Job. Reproduce word for word the part of the items that opens with the line containing "Are the bars horizontal?" and closes with the line containing "Is it true that", including both of those lines, and leave the pictures out.

Source information.
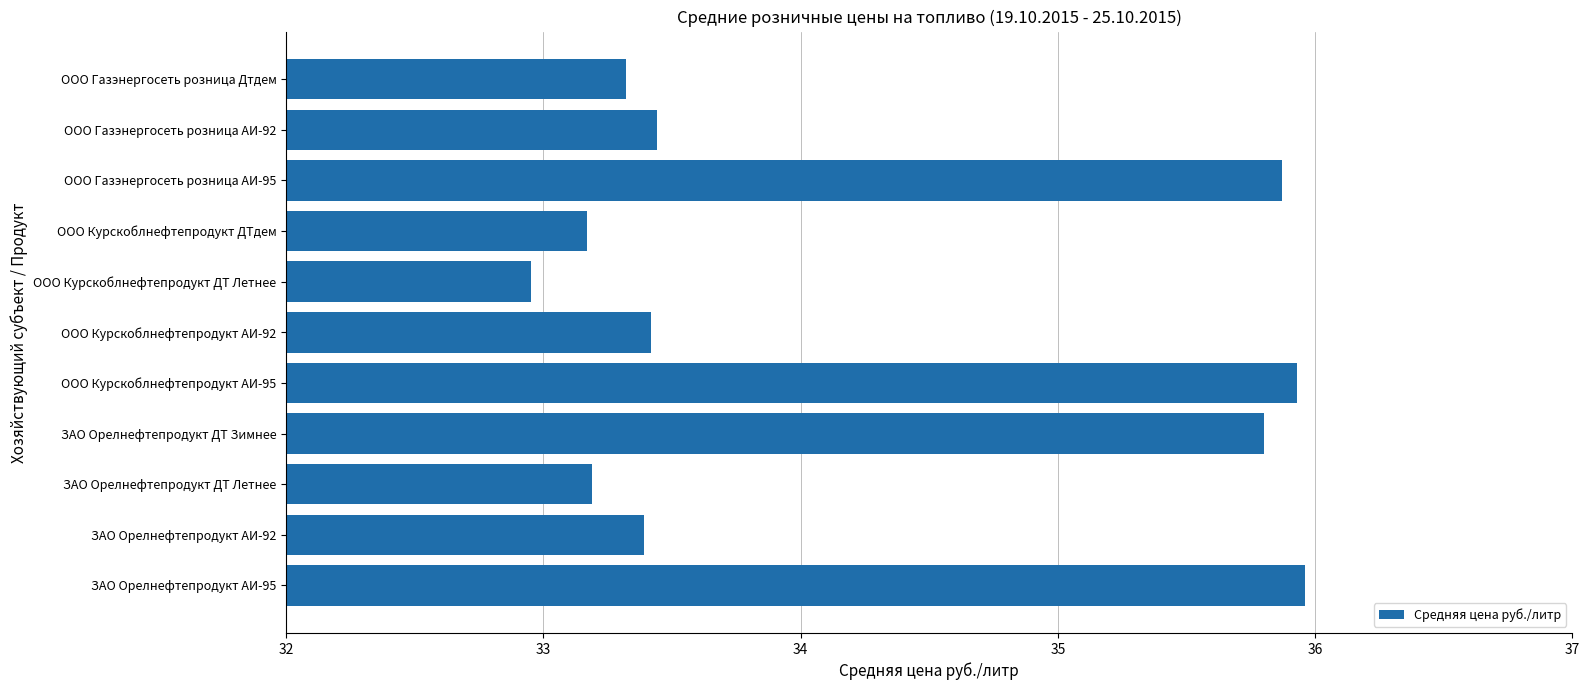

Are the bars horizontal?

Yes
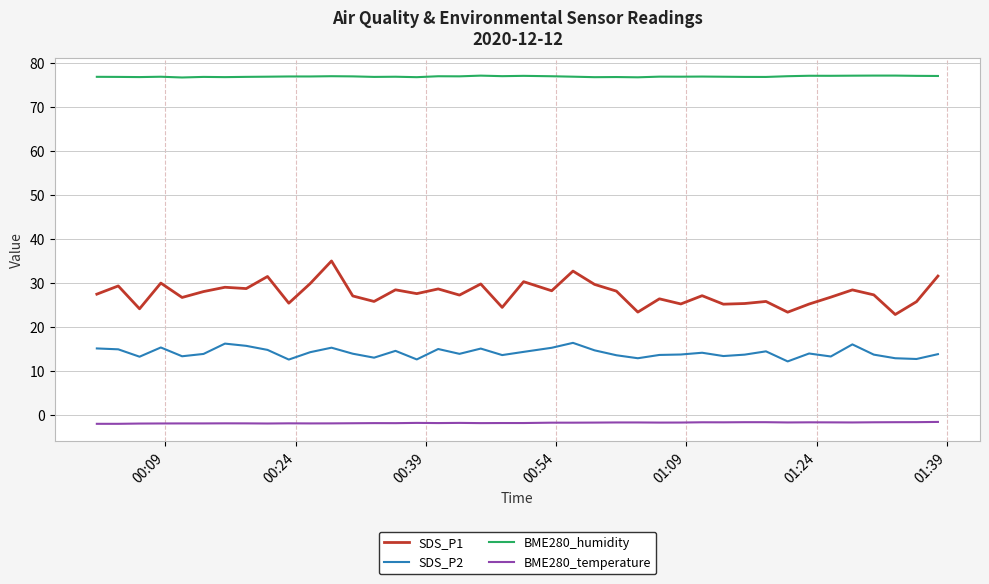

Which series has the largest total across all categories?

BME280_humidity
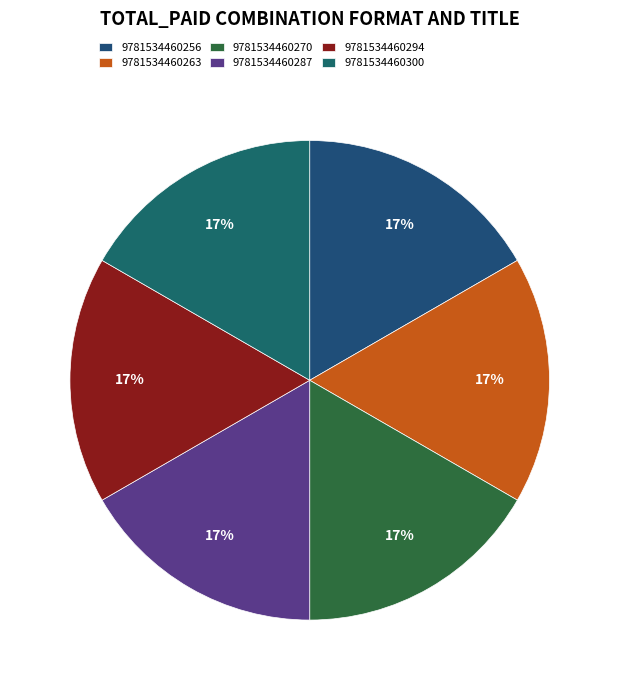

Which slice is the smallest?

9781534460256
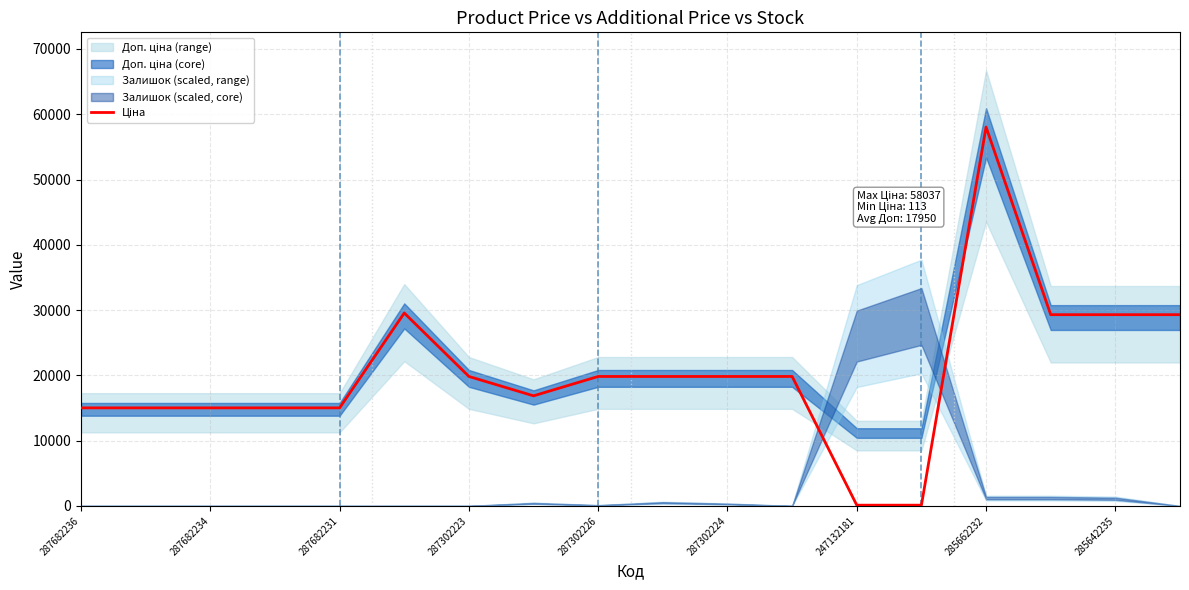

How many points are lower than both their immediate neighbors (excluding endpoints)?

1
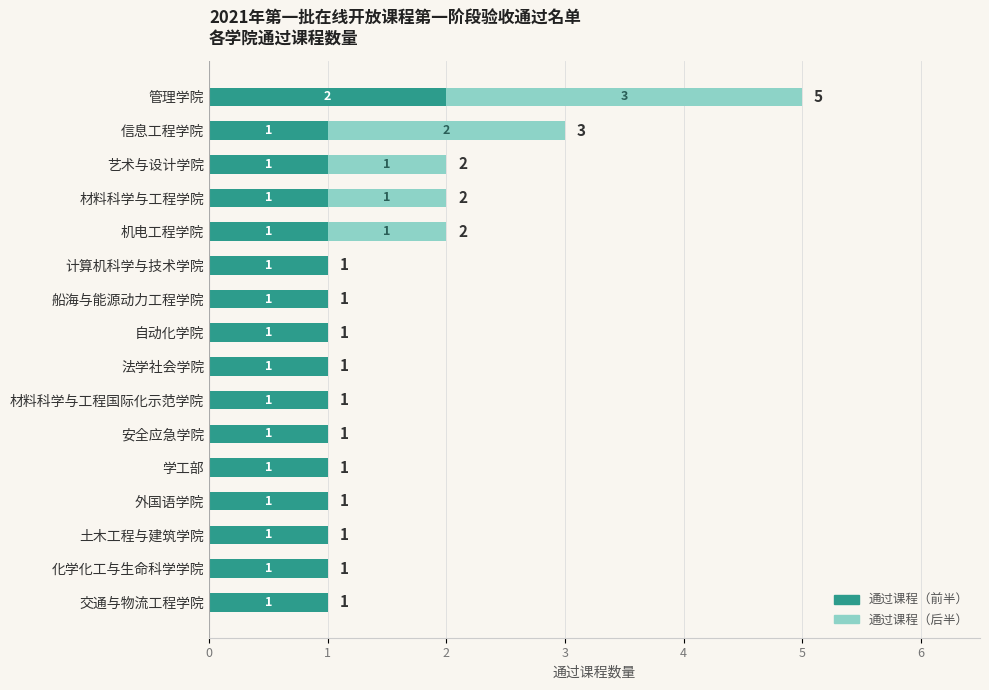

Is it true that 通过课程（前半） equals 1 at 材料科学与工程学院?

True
...
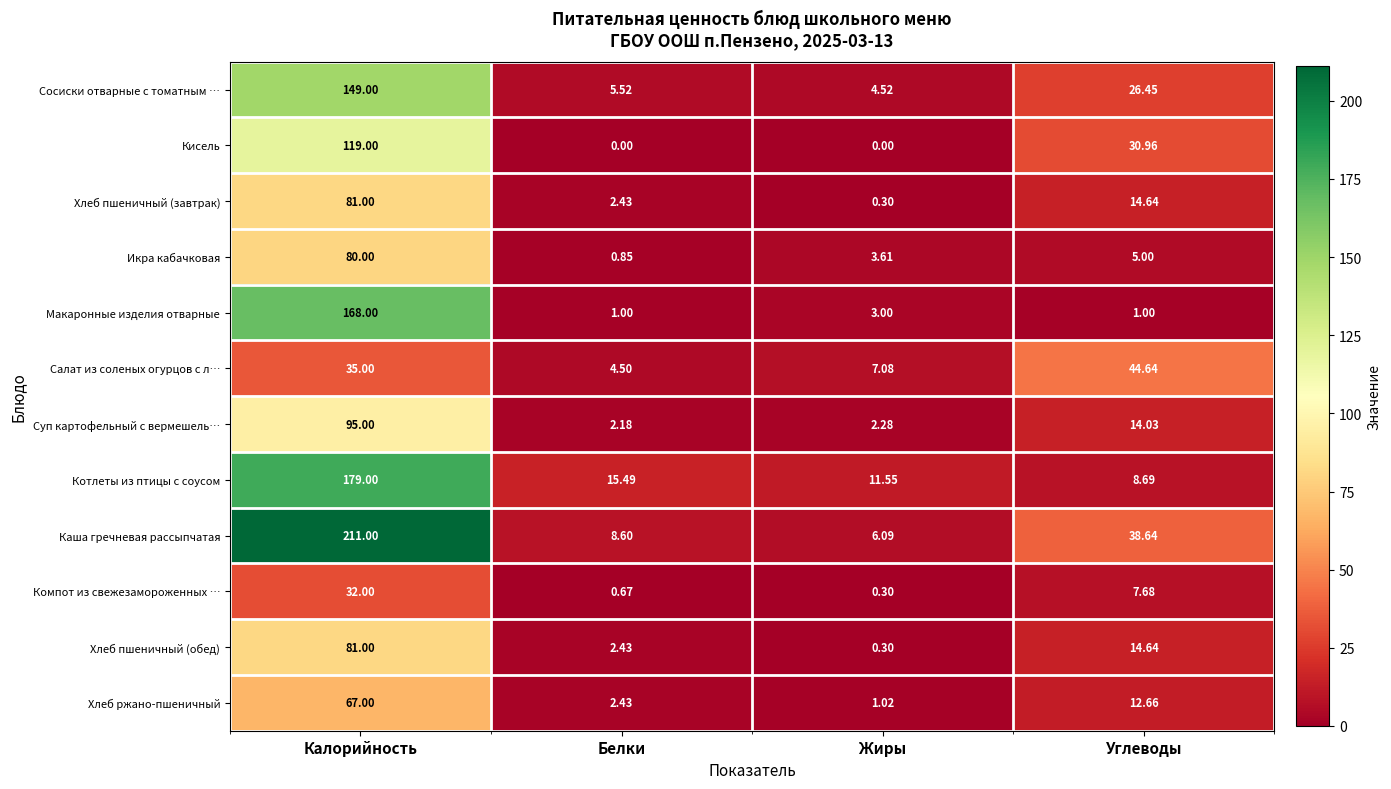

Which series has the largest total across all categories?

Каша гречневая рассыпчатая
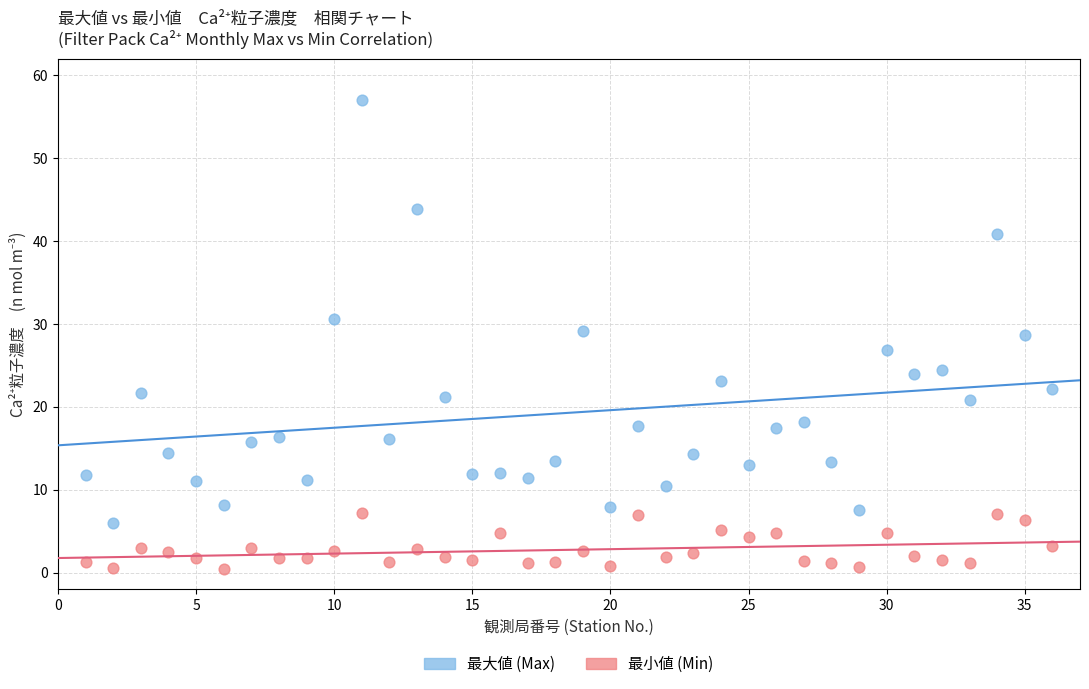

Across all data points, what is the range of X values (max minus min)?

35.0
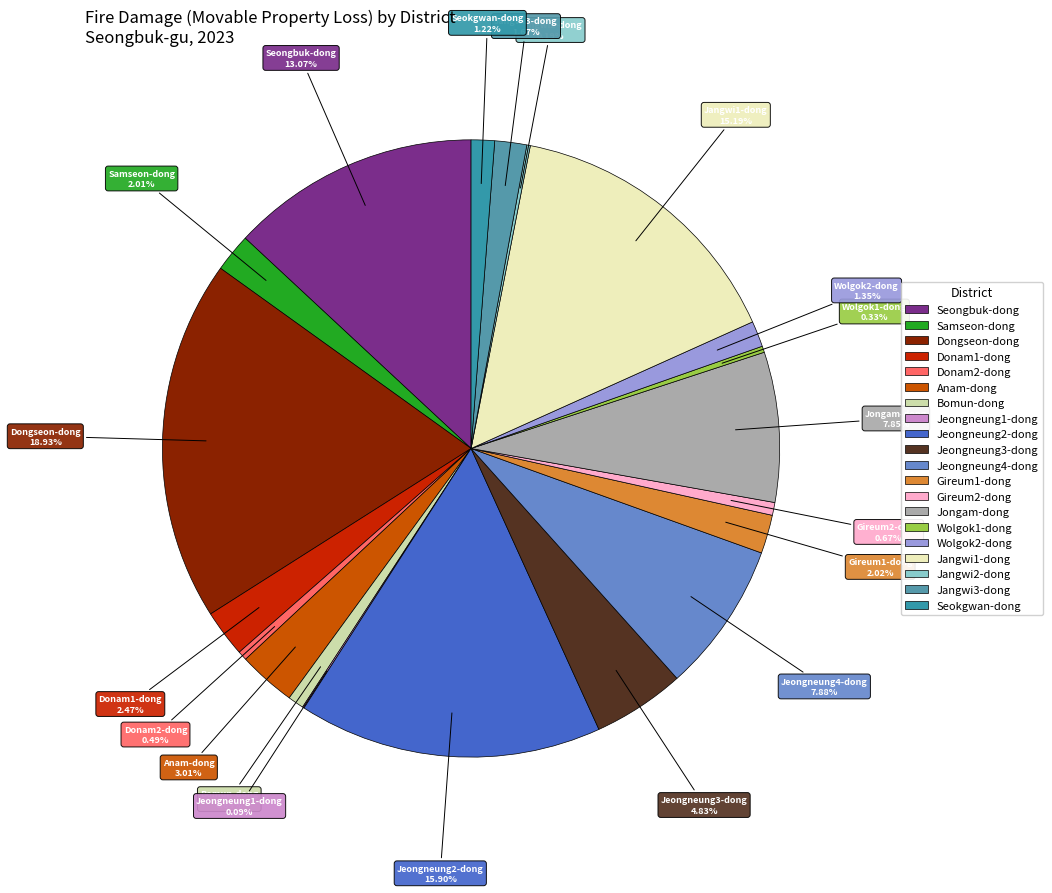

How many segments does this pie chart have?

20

Worked solution.
Are the bars horizontal?

Yes

Which series has the largest total across all categories?

BME280_humidity

Which slice is the smallest?

9781534460256

How many points are lower than both their immediate neighbors (excluding endpoints)?

1

Is it true that 通过课程（前半） equals 1 at 材料科学与工程学院?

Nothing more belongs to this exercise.